Loïc Lantoine : Ouais, ça doit être ça.
Le passage de la scène à l'album, c'était délicat ?
Loïc Lantoine : Ben pour moi, c'était une découverte. Il a fallu apprendre. Au début, il faut se faire violence. On est devant un micro à répéter plusieurs fois le même truc. Il a fallu mettre du plaisir là-dedans, ce qui n'était pas évident pour moi. On a eu le besoin de faire un objet qui n'était pas le reflet de ce qu'on faisait sur scène, mais d'apprendre à faire un disque qui est fait pour être écouté et réécouté. Et puis c'est pas la même chose, c'est vrai qu'un concert, une fois qu'on a fini, si on a tapé à côté à un moment, c'est pas grave, il est fini. Un disque, ça reste. On a eu cette chance d'avoir du confort pour le faire et d'être sorti de là ravi d'avoir appris à faire ça, de l'avoir fait… Et puis, on l'aime bien ce disque.
François Pierron : On est vachement content ouais…
Ca change du syndrome de l'artiste qui n'a qu'une hâte, c'est de passer à l'album suivant.
Loïc Lantoine : Ca dépend des conditions.
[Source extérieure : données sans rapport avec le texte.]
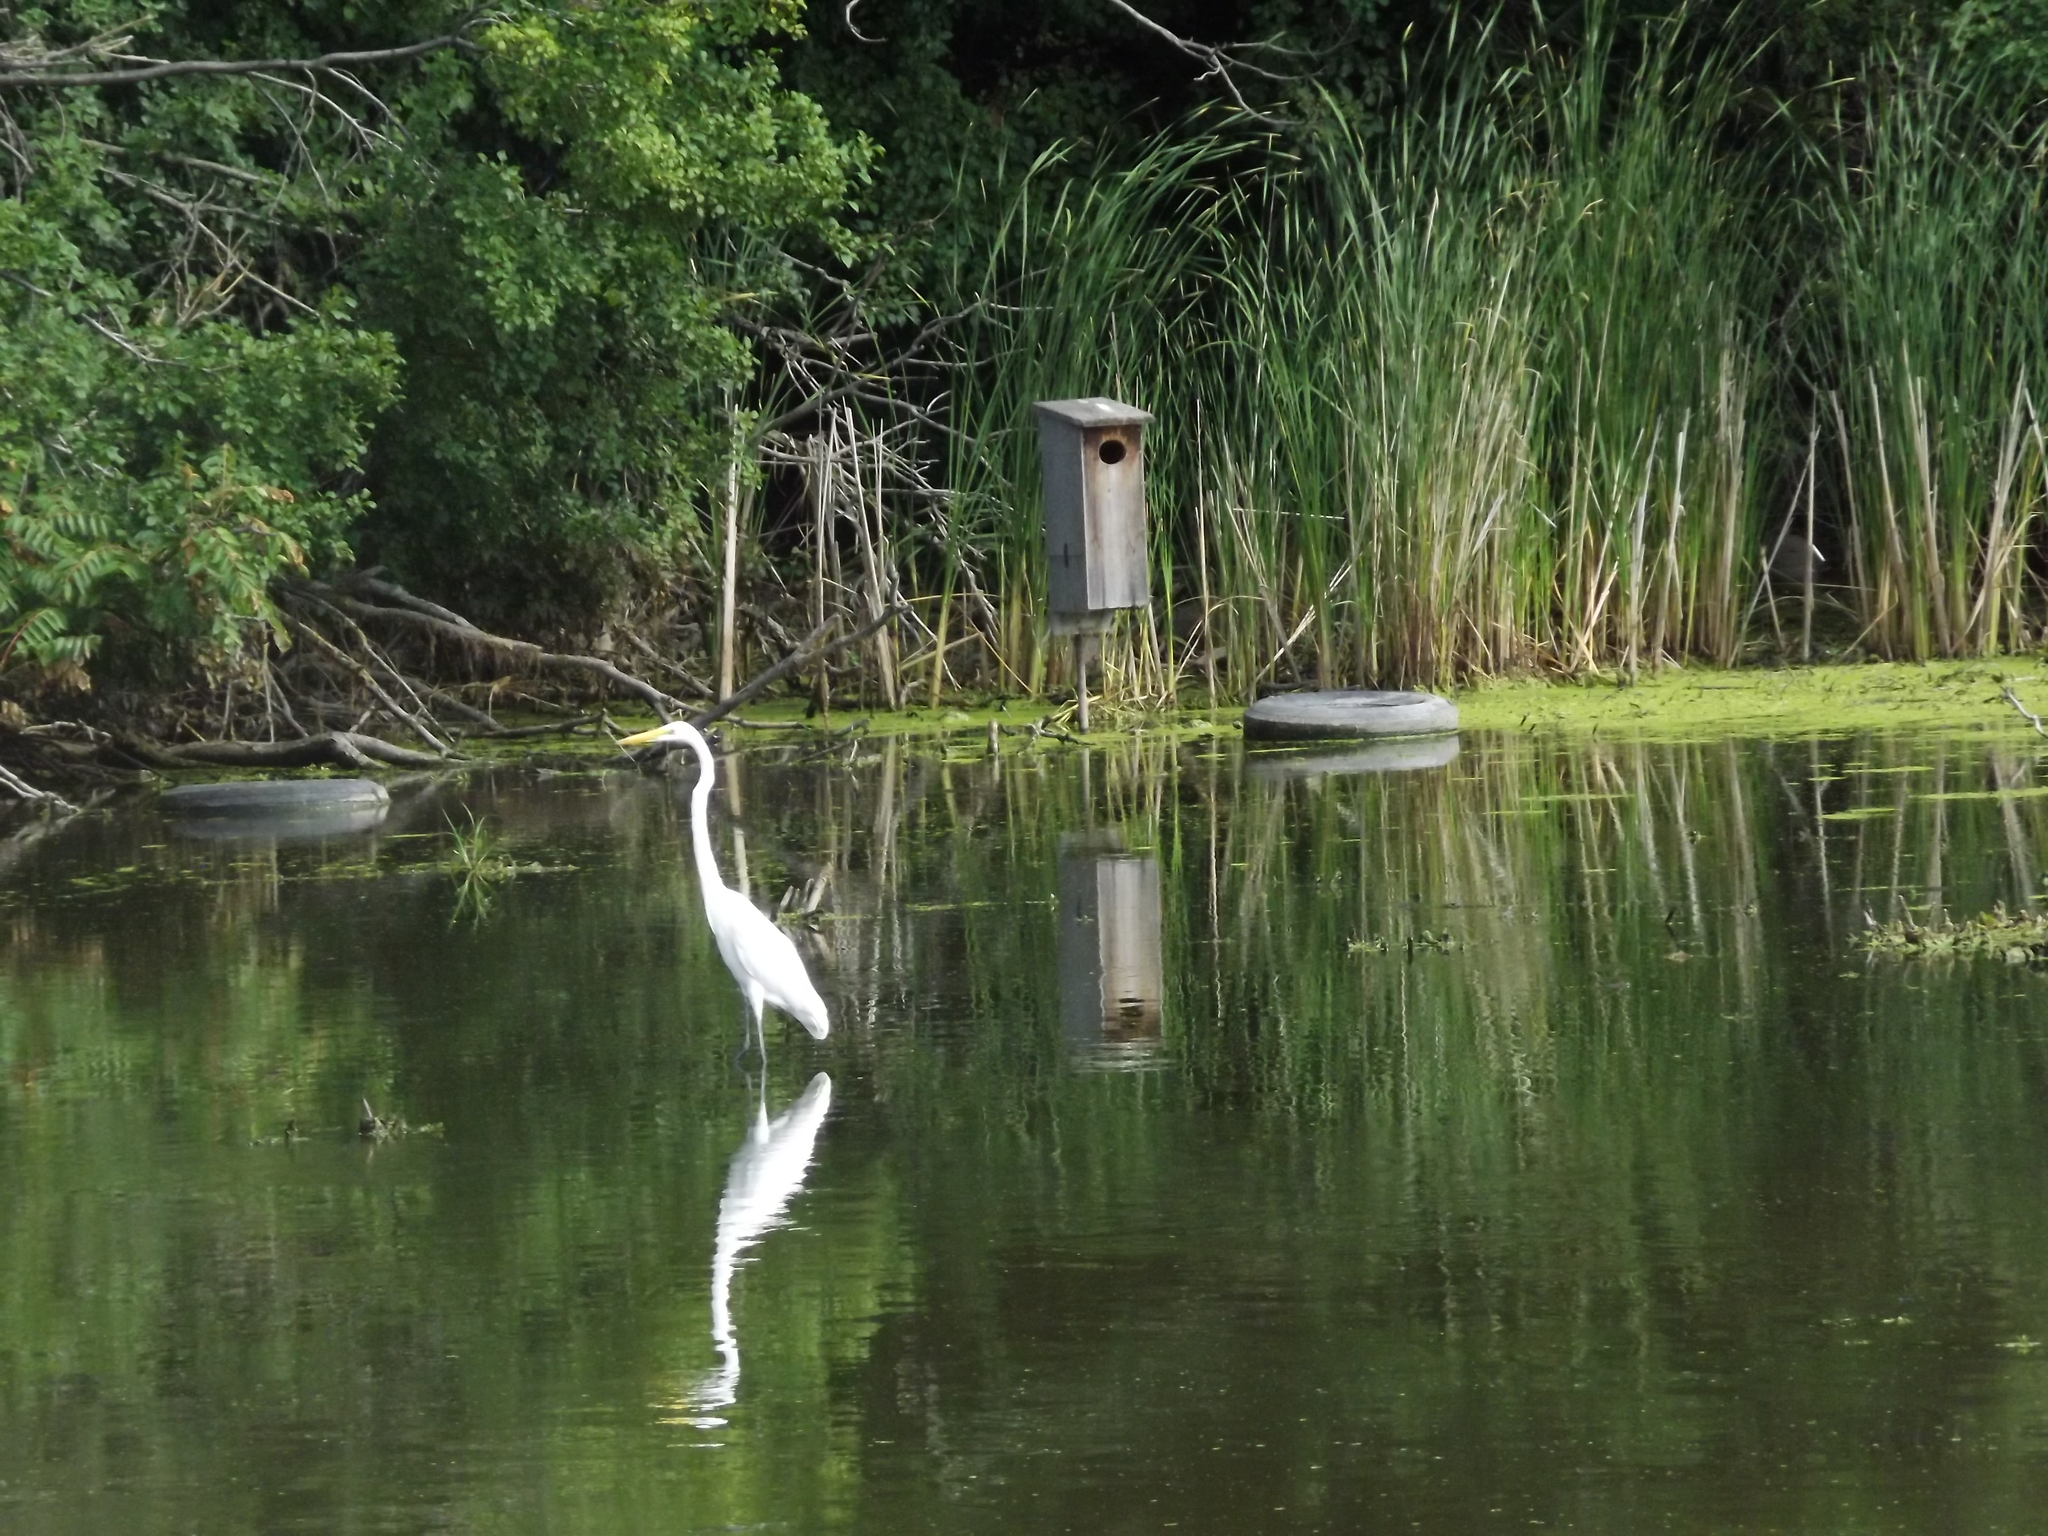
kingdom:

Nous pour un premier album, on a eu trois semaines de prises, ce qui est vachement bien. Moi, je n'imaginais pas avant de le faire que ça pourrait vraiment se faire. J'étais parti dans l'idée qu'on allait en faire un, pour laisser un témoignage aux gens qui le réclamaient. Mais pas de développer un truc qui nous ferait connaître en dehors de la scène. Et puis, il se trouve que si, ça fonctionne comme ça quand même. On en est ravi.
Pour finir, un p'tit mot sur le prochain album.
Loïc Lantoine : Il manque de la matière encore et cette matière on aura besoin de la travailler. Il faut donc écrire la totalité de l'album voire un peu plus et puis après les jouer quand même pour qu'on les ait bien, qu'on soit à l'aise avec.
Pour vous les répétitions, c'est les concerts ?
Loïc Lantoine : Ouais, voilà. C'est ça.
François Pierron : Sur le premier disque finalement les deux tiers des musiques ont changé sur place. On avait envie de fraîcheur et puis c'est autre chose, c'est un autre outil. Mais n'empêche que même si tu changes la musique, si tu changes tout ça, il y a une maturité du propos. Tu sais où tu as envie d'aller et tu sais comment tu as envie d'être surpris.
Un grand merci à Loïc et François pour leur gentillesse
Merci aussi à Boris, leur "manager de moins de 50 ans".